Tuesday, January 20, 2009

Angry? ?sad?? disappointed??

Today I wake up 7.30am prepare to go school having lecture. I finish my lecture on 11am. Then go to canteen helping the recruitment drive of biological science society for 2 hours and then continue my microbiology lecture from 1pm to 3pm. After that, 3pm I have meeting for the UTAR Famine until 5.30pm. I rush home after the meeting due to a sms told me “6pm we have dinner together than only go CF meeting in church”. When reach home not enough time for me to take bath so I prepare wait the van come to fetch me, but until 6.15pm I still waiting. I call the driver but he said “not 6.45pm meh”. It is ok. I wait again until 7.15pm the van only reach. I am so angry with tired and hungry stomach. I totally disappointed with our Kampar CF just want give up. SHIT! 1 hour I can do a lot of things I can read or study at home than waste the time waiting the van. Really angry and they give me the reason is typing error in massage. WHAT THE TUT!!!!!!!! I still very angry and sleepy too without take nap on weekday because full of class on day time. My time table is very consistence everyday start 9 am until around 5.30pm like working hours.

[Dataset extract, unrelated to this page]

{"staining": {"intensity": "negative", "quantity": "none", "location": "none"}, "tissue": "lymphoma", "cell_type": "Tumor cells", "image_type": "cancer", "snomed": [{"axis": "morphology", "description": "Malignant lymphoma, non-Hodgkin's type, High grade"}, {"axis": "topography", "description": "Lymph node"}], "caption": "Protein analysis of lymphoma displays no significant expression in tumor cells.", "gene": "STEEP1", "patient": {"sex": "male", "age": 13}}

Please have a good time management. I hate waiting people, I hate people come late. I don’t want to blame anyone. Just consider that I am too unlucky. The meeting for CF I am quiet until 11pm I just talk a big only. New pastor not bad, I like the way he talk straight forward, logic, professional, specific, got clear vision. Oh dear God where my time I allocate to my study today all gone, and where my time to read bible or daily bread all gone. I so sad no time for my study and tomorrow 9 am I got practical, haven’t read my lab manual. I want to study only, my study is number 1 in my heart and church is number 2 already.